There was much to learn from the ‘gruelling campaign’, writes Breda O’Brien
After an exhausting campaign with a disappointing outcome, it is important to remember that people voted ‘yes’ for good and compassionate reasons, to affirm their gay relatives and friends. (The referendum should never have been framed in that way, but the motives of many ‘yes’ voters remain good, nonetheless).
Secondly, given that Atlantic Philanthropies had been bankrolling and providing expertise to the LGBT community for over a decade, and investing tens of millions in the drive to secure gay marriage, we did not do too badly.
Atlantic Philanthropies explained it thus: “GLEN had extensive lobbying and public policy experience but their multi-year grant from Atlantic enabled them to ramp up their work into a full-time highly professionalised lobbying machine. It works ‘inside’ the machinery of government where it uses a ‘principled pragmatist’ model in which it consolidates support, wins over the doubtful and pacifies those who are opposed. GLEN leaders believed that the most viable way to embed long-lasting social change was to legislate incrementally, waiting to advocate for civil marriage until the population was acculturated to the ordinariness of same-sex unions.”
There is a doctoral thesis in that paragraph alone. “A highly professionalised lobbying machine” working “inside the machinery of government” worked on pacifying “those who are opposed”.
And how easy they were to pacify.
The ‘Yes Equality’ group alone received $17million. Every single children’s rights group that advocated a ‘yes’ received funding. Tusla, the Child and Family Agency arm of the Government, received $8 million just recently.
Just imagine for a minute that groups advocating a ‘no’ had received millions of dollars over a decade. Imagine the screams of outrage from the media. Not a flicker of interest resulted when it was money invested in a cause with which they agreed.
Given the degree of consensus and groupthink it is wonderful that 734,000 people managed to vote ‘no’, due in no small part to the tireless volunteers who put everything into this campaign.

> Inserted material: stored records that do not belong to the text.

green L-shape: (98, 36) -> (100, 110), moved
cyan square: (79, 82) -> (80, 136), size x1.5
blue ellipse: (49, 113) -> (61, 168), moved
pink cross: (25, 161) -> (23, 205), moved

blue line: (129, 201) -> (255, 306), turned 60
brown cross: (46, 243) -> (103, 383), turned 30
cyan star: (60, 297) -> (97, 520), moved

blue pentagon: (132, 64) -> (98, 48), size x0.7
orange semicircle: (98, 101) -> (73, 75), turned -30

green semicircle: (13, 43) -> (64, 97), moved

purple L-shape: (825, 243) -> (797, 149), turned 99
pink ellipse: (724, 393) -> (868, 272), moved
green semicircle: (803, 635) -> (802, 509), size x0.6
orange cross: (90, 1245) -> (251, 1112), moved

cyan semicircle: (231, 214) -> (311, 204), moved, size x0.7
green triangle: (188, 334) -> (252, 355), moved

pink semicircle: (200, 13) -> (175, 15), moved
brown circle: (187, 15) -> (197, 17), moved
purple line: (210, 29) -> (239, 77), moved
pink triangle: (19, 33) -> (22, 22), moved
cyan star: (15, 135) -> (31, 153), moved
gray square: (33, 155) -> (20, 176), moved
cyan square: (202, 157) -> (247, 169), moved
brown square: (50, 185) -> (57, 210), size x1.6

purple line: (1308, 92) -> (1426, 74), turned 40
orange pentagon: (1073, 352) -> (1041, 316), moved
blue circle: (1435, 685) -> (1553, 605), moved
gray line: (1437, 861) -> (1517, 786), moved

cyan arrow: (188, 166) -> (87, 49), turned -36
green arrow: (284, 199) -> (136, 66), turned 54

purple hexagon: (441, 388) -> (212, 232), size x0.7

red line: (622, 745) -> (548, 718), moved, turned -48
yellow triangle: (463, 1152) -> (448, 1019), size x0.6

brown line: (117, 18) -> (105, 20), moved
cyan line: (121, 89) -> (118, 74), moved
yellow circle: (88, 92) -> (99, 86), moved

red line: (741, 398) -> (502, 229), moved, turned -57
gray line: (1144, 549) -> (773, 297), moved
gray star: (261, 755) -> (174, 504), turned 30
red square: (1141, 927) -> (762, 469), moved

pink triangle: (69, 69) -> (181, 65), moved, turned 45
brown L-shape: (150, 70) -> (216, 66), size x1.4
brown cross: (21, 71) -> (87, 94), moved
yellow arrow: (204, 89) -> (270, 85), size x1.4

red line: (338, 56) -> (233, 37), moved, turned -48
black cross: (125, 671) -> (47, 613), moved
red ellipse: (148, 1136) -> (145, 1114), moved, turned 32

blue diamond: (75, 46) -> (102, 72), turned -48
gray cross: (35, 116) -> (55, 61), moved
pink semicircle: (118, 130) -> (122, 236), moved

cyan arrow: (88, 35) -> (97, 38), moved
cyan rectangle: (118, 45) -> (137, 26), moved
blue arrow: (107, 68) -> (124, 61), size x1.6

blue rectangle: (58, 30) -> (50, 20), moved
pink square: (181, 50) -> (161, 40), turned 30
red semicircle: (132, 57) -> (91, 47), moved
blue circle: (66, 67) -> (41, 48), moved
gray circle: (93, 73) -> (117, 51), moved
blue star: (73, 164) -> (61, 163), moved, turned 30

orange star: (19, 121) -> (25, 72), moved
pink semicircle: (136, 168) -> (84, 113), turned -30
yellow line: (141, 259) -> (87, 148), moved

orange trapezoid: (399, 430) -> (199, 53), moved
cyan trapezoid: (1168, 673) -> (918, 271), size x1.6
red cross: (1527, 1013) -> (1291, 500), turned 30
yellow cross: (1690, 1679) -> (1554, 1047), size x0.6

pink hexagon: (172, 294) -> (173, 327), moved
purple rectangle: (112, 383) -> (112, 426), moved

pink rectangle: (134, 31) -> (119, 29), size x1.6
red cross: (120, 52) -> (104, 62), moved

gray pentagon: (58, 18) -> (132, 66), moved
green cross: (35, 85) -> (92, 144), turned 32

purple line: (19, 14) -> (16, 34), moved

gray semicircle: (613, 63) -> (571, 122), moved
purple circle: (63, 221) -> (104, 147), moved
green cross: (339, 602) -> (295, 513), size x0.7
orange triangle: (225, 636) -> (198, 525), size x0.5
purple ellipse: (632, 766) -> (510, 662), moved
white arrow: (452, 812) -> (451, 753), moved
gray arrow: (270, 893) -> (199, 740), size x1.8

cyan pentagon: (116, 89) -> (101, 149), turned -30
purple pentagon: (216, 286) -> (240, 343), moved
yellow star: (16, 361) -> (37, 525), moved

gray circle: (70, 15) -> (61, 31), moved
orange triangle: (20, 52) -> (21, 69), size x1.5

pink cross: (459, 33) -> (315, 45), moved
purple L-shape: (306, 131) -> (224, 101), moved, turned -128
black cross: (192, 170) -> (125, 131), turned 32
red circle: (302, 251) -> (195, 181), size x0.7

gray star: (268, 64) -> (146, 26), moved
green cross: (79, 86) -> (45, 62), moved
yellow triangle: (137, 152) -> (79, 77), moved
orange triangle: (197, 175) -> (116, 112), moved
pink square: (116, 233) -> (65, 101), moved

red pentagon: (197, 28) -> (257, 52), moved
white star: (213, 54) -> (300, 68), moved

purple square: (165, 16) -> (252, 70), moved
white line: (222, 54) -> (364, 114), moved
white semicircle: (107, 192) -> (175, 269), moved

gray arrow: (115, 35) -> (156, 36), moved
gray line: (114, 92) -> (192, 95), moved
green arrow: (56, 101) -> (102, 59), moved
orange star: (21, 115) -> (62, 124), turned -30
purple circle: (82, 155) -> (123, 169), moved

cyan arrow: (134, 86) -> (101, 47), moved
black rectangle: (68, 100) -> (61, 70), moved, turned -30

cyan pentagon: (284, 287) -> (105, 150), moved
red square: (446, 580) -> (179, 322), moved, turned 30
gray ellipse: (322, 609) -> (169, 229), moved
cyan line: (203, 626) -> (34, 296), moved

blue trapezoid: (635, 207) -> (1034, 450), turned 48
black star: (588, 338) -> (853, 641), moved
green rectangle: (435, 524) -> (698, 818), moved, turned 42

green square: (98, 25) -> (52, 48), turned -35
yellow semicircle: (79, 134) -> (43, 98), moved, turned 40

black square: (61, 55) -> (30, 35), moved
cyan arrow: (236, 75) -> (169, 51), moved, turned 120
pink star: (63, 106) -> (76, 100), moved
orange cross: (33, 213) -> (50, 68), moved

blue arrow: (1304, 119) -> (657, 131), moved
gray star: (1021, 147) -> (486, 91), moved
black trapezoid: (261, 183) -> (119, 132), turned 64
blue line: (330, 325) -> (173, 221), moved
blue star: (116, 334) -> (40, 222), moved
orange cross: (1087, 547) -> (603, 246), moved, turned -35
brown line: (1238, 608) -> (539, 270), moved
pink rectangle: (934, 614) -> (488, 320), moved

When you read Noel Whelan’s account of 30 people working night and day on the ‘yes’ campaign, of their effortless access to the political parties, the only wonder is that we did not lose 90%/10%.
Would the Government have made Dublin Castle available to the ‘no’ side if they had won? Would anyone have dared to make use of it if the ‘no’ side had won?
Sure, there were unpleasant people on both sides, but the degree of intolerance from the ‘yes’ side was unbelievable.
David Quinn conceded very graciously early on. His Twitter feed was full of venomous abuse within minutes, mostly comments that are unfit to print in a newspaper.
About 50% of the response was abuse, 25% was civil and 25% was not abusive, but simply triumphalist.
In contrast, of the first 500 tweets received by Colm O’Gorman after his first post-referendum tweet, only one was abusive.
However, we have learned a lot from the gruelling campaign. We cannot rely on mainstream media to get our message out. With notable exceptions, radio and television current affairs were balanced during the three weeks of the campaign. Articles in newspapers ran three to one in favour of a ‘yes’, according an independent study by MKC Communications.
{{It must be a priority to produce materials for Catholic schools which tackle homophobia”
However, for months leading up to the vote, and even during the campaign, every possible media outlet produced soft focus profiles on gay relationships and unquestioning pieces about children conceived through assisted human reproduction, while assiduously refusing to interview contrary voices. (There were a few honourable exceptions.)
The same-sex marriage referendum had scarcely passed before Labour was demonstrating that equality only applies very selectively, and certainly not to babies in the womb. Social media will be vital in the battle against the introduction of abortion for children with life-limiting conditions.
Those of us who are Catholic, and a significant number of ‘no’ voters were not, also need to look at the fact that our young people are being formed by the cultural consensus, not by Catholic values.
If it were not for groups like Youth 2000, there would be few Catholic peer groups. We need to re-group, re-think and reform.
Homophobia, which is profoundly wrong, is being used as a Trojan horse to bring an agenda into Catholic schools which undermines the characteristic spirit of such schools.
It must be a priority to produce materials for Catholic schools which tackle homophobia, and which show that homophobia will not be tolerated, but which also uphold Catholic teaching.
Catholic schools will need to become places of witness and dialogue.
A lot of bitter lessons have been learned. Let us now implement the hard won wisdom.